It was the mantra of our childhood, repeated more frequently than our prayers. She firmly believed that teaching and learning was best done by pain and punishment, and if she had been a volunteer in the New Haven test, she would have been surprised that they went to the trouble of using a shock machine and a separate room. She would have happily stood over the learner with a blunt instrument until he got the answers right.

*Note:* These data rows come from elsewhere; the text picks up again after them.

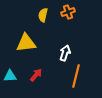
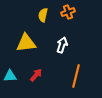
white arrow: moved 3 px left, 8 px up
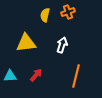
yellow semicircle: moved 2 px right
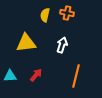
orange cross: moved 1 px left, 1 px down; rotated 32 degrees clockwise
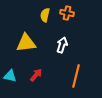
cyan triangle: rotated 16 degrees clockwise
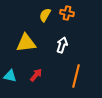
yellow semicircle: rotated 16 degrees clockwise
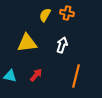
yellow triangle: moved 1 px right
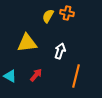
yellow semicircle: moved 3 px right, 1 px down
white arrow: moved 2 px left, 6 px down
cyan triangle: rotated 16 degrees clockwise
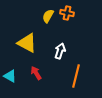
yellow triangle: rotated 35 degrees clockwise
red arrow: moved 2 px up; rotated 72 degrees counterclockwise
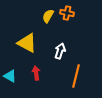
red arrow: rotated 24 degrees clockwise
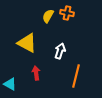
cyan triangle: moved 8 px down
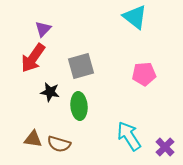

I was jealous of my sisters, and teamed up with my little brother, Jamal Kamal, whom we called Jay-Kay for short, and eventually Jakie from convenience, as that was how he mispronounced his own name as a toddler. Our mother claimed it was easier to copy than correct him, but the truth was that she preferred Jakie, as it sounded more English, and she was the one who probably taught him to say it in the first place. My brother and I would seek out opportunities to torment the girls. We’d go up to them in the garden, where the servants couldn’t see, and give them the hardest pieces of mango, to make them struggle and sputter, cough and cry as they tried to chew them down; when they saw us laughing, they’d run to Cook to tell on us. We would hide their stupid dolly-babies, the collection of hand-made rag dolls stitched by the ayah from bright sari offcuts, which they slept with at night. The ayah didn’t find them until Jakie gave us away.
‘They’re definitely not on top of the wardrobe. No one could reach to hide them up there. Not unless they were the best thrower in the world,’ he said too proudly. Jakie was the best thrower in the family; he told me that I threw like one of the girls.